But, sometimes, it is hard to be alone, and I think that hardness takes on a special difficulty when one thinks about the future. It’s fine to be single and in one’s late twenties; I think it might be a wee bit more of a strain in ten or twenty or thirty years time.
Singleness and the Christian life is tough too. It can feel like Christian-culture is designed around marriage and family, and if you don’t fit into that box then it’s hard to know where you fit at all.

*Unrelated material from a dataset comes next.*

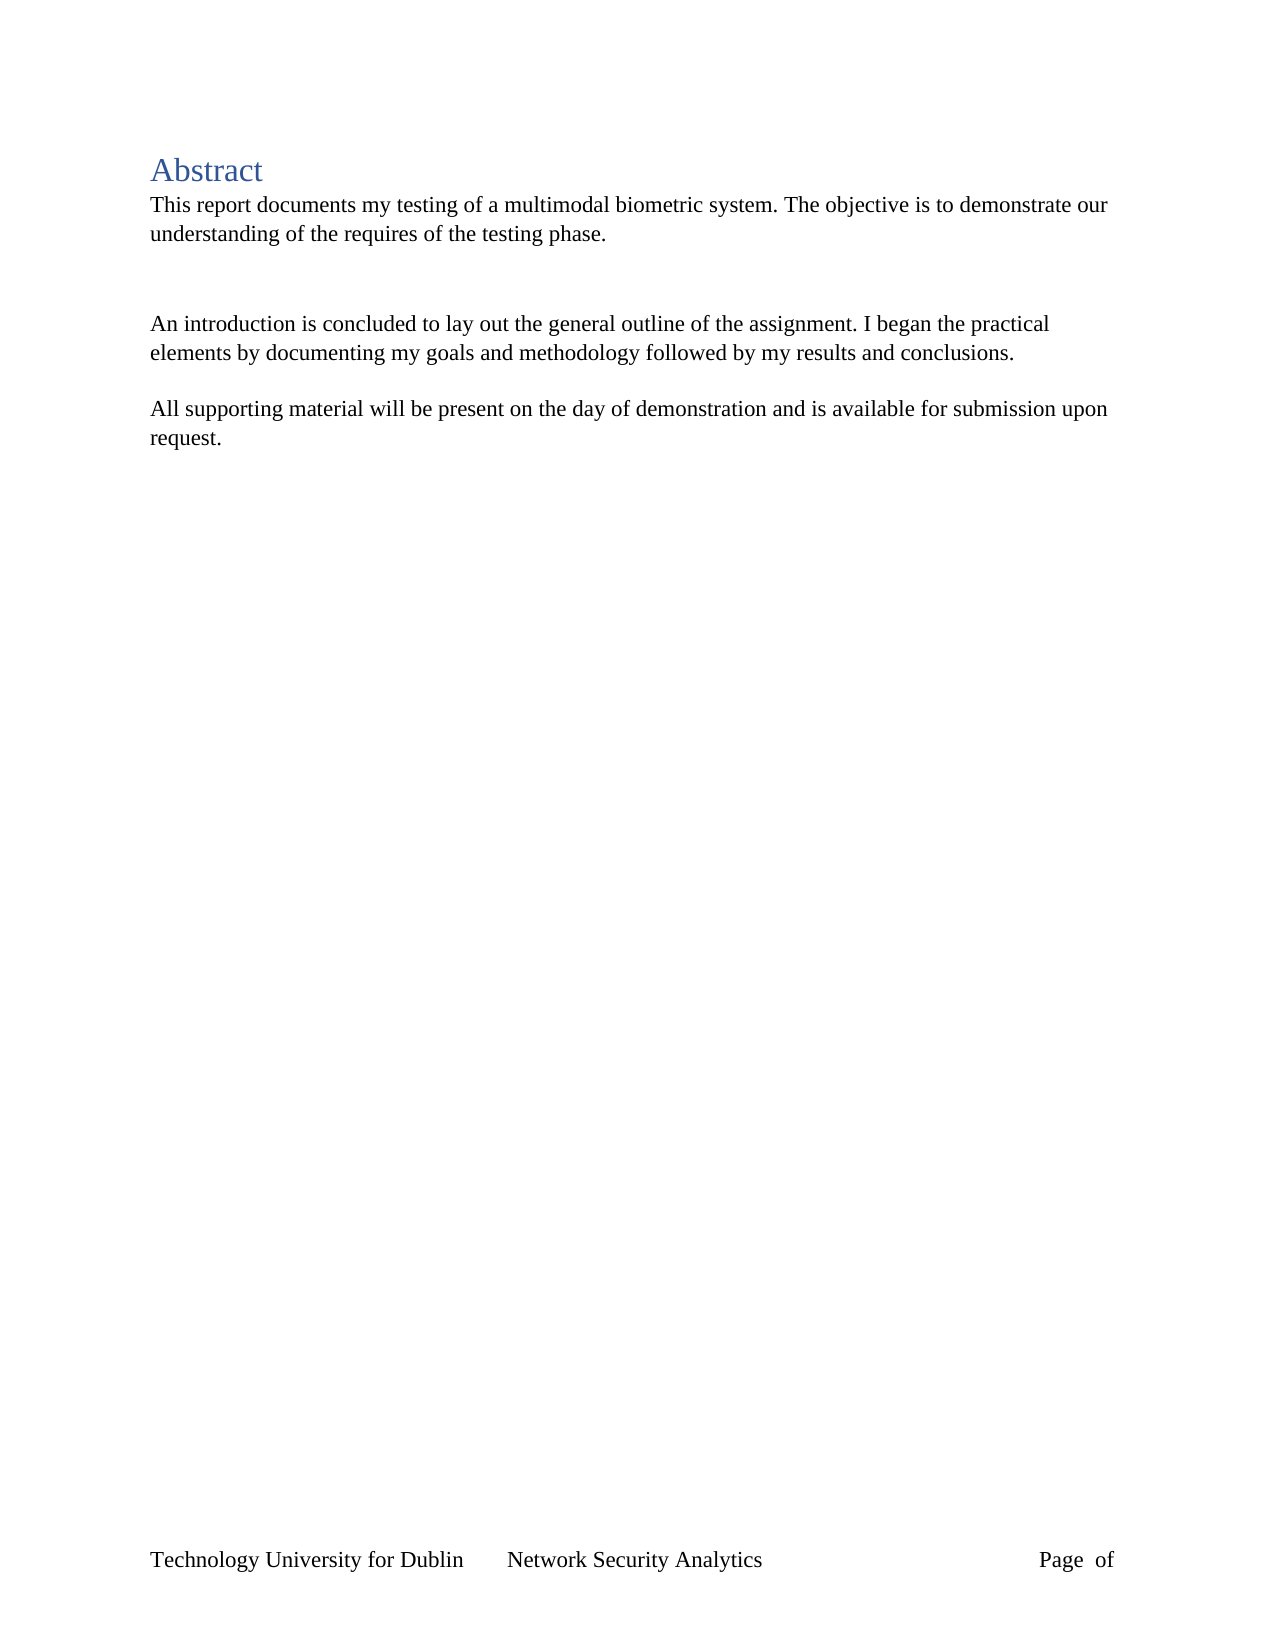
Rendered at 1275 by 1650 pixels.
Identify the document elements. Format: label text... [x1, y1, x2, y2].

My wondering is, is it harder for single Christian men or women? My hunch is that it’s harder on the girls, (though I imagine I’m probably being a little biased!) because there’s more of us so there feels as if there’s more of a sense that Christian men choose to be single (bachelor till the rapture stuff) whilst Christian girls are stuck with being single (left on the shelf stuff); and because it seems as if men can make a plan for life and career which will continue on, regardless of marital status, whereas many women have a tendency to have a life plan which is entirely reshaped by meeting a man. That all sounds horribly backwards and chauvinistic, and yet I think there’s some truth to it: if I ask my single male colleagues what their plan for life is, usually there will be one plan, which will remain intact whether they meet a wife or not, but for me there are essentially two plans – one if I stay single (which involves various different jobs and interests and far-flung exotic locations) and one if I get married (which involves staying at home and having babies). I’d be interested to know what others think about this: Single ladies, do you concur, or am I just weird? Single gentlemen, does this fit with your experience, or do you consider it harder to be a single man? Married people, do you have any opinions that you’d like to share?

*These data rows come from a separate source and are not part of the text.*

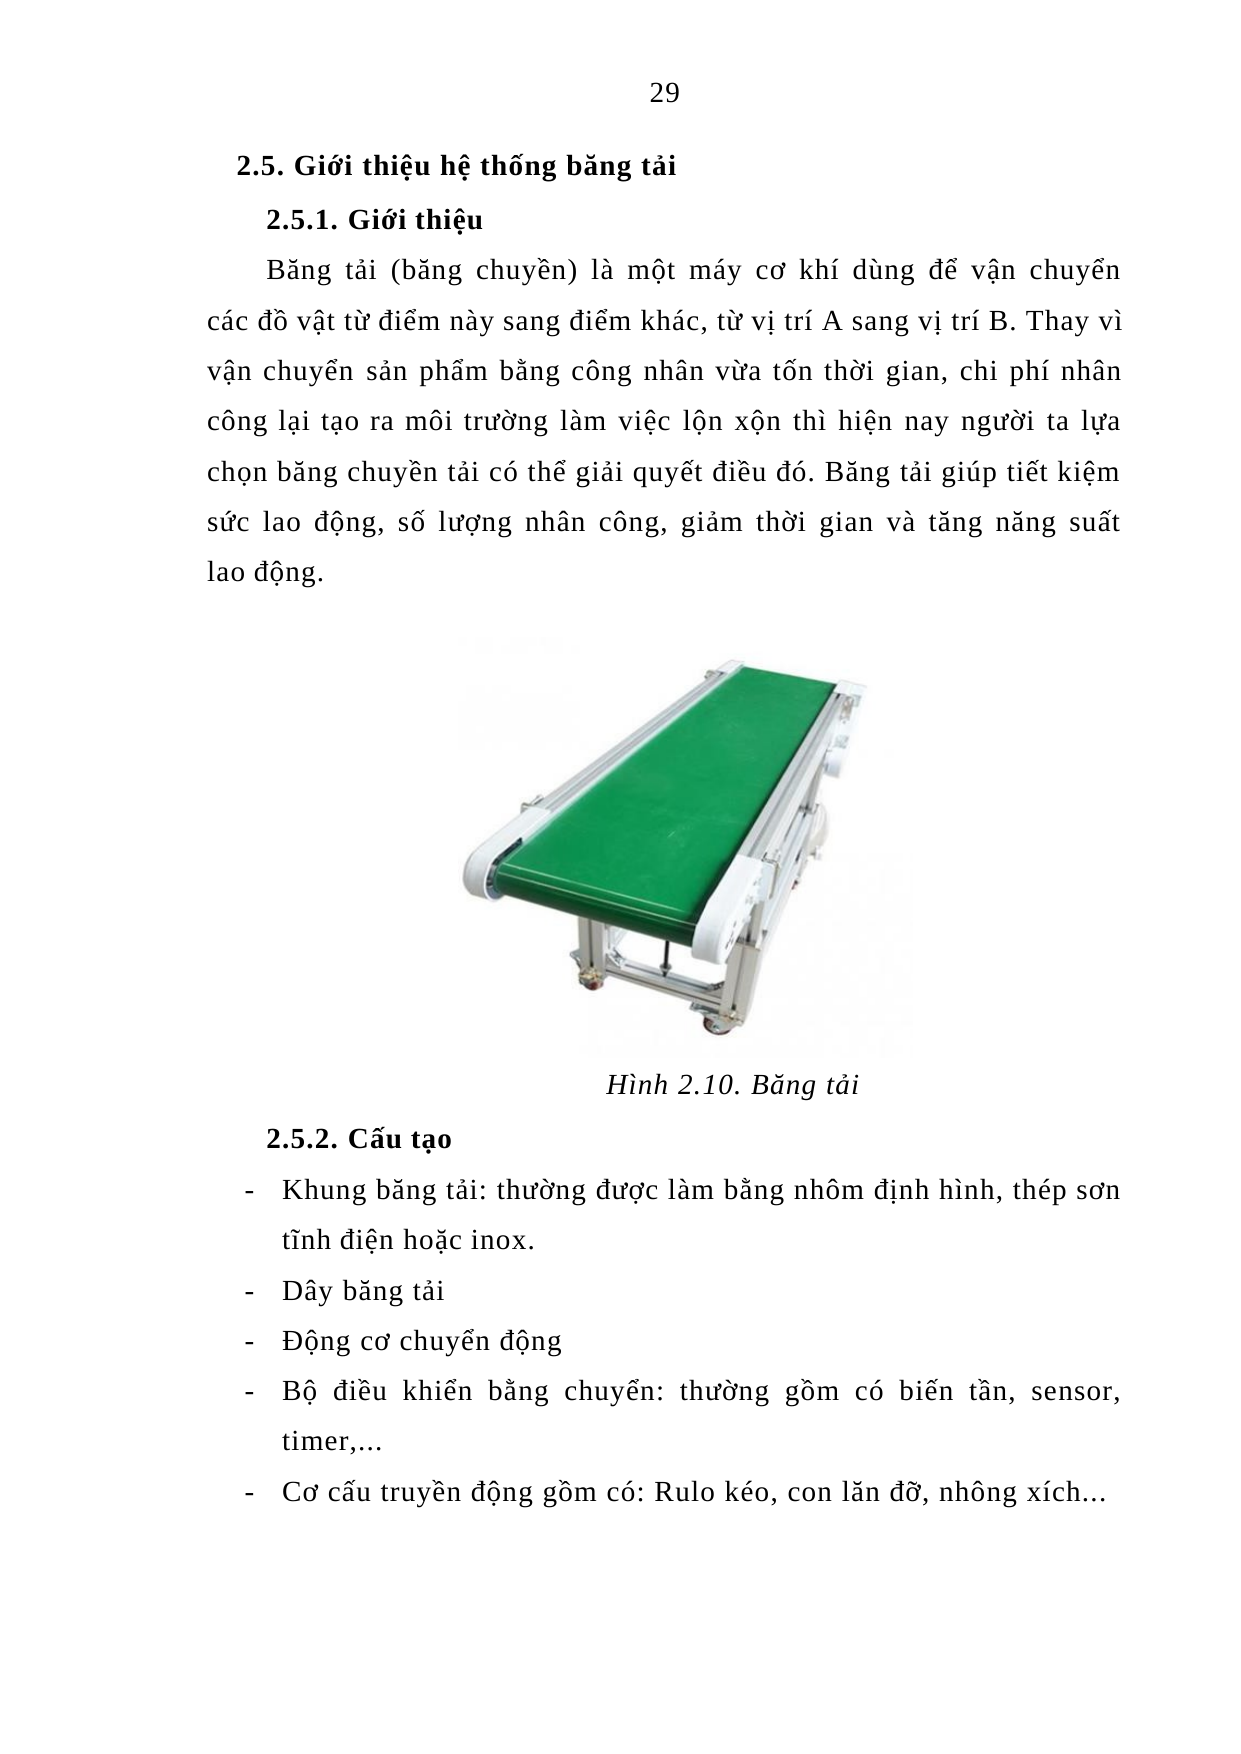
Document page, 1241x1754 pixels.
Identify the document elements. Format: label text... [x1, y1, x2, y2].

subtitle Giới thiệu [266, 202, 1122, 236]
list Cơ cấu truyền động gồm có: Rulo kéo, con lăn đỡ, nhông xích... [244, 1474, 1122, 1507]
list Khung băng tải: thường được làm bằng nhôm định hình, thép sơn tĩnh điện hoặc inox. [244, 1172, 1122, 1256]
list Bộ điều khiển bằng chuyển: thường gồm có biến tần, sensor, timer,... [244, 1373, 1122, 1457]
subtitle Giới thiệu hệ thống băng tải [236, 148, 1122, 181]
text Băng tải (băng chuyền) là một máy cơ khí dùng để vận chuyển các đồ vật từ điểm này sang điểm khác, từ vị trí A sang vị trí B. Thay vì vận chuyển sản phẩm bằng công nhân vừa tốn thời gian, chi phí nhân công lại tạo ra môi trường làm việc lộn xộn thì hiện nay người ta lựa chọn băng chuyền tải có thể giải quyết điều đó. Băng tải giúp tiết kiệm sức lao động, số lượng nhân công, giảm thời gian và tăng năng suất lao động. [207, 252, 1122, 588]
subtitle Cấu tạo [266, 1071, 1122, 1155]
picture [458, 637, 914, 1058]
list Động cơ chuyển động [244, 1323, 1122, 1356]
list Dây băng tải [244, 1273, 1122, 1306]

But, all that being said. I am happy as a single lady, and these are things that have helped with that:
- A marvellous church family who don’t exalt marriage above singleness, and who don’t make single people feel like awkward spare parts.
- Wonderful married friends who have been kind in giving me honest pictures of marriage – showing me the good stuff, but also being very clear about the times when it’s hard work. Marriage isn’t always going to be ‘happily ever after’, and it’s helpful to see that.

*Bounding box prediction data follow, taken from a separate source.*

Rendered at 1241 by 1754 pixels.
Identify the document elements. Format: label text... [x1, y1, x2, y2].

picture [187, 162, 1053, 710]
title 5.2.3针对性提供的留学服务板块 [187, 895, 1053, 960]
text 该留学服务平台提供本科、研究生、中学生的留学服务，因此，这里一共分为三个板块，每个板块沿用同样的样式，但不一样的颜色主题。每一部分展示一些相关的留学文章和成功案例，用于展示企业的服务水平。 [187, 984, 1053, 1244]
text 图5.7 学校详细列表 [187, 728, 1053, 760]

- Jesus. Looking at Hosea over the last couple of months as I prepared my talk for our women’s conference was immensely joyful as I was reminded again that whether I do get married in this life, or whether I don’t, I’m looking forward to a real and perfect wedding. On that day we, the church, the perfect and pure Bride, will meet our perfect, wonderful Bridegroom and we will begin forever with Him. Being single for 28 or 38 or 98 years will be like the blink of an eye compared to an eternity with Christ. I can’t wait!
In summary: happier than I thought I’d be, but nowhere near as happy as I’m going to be.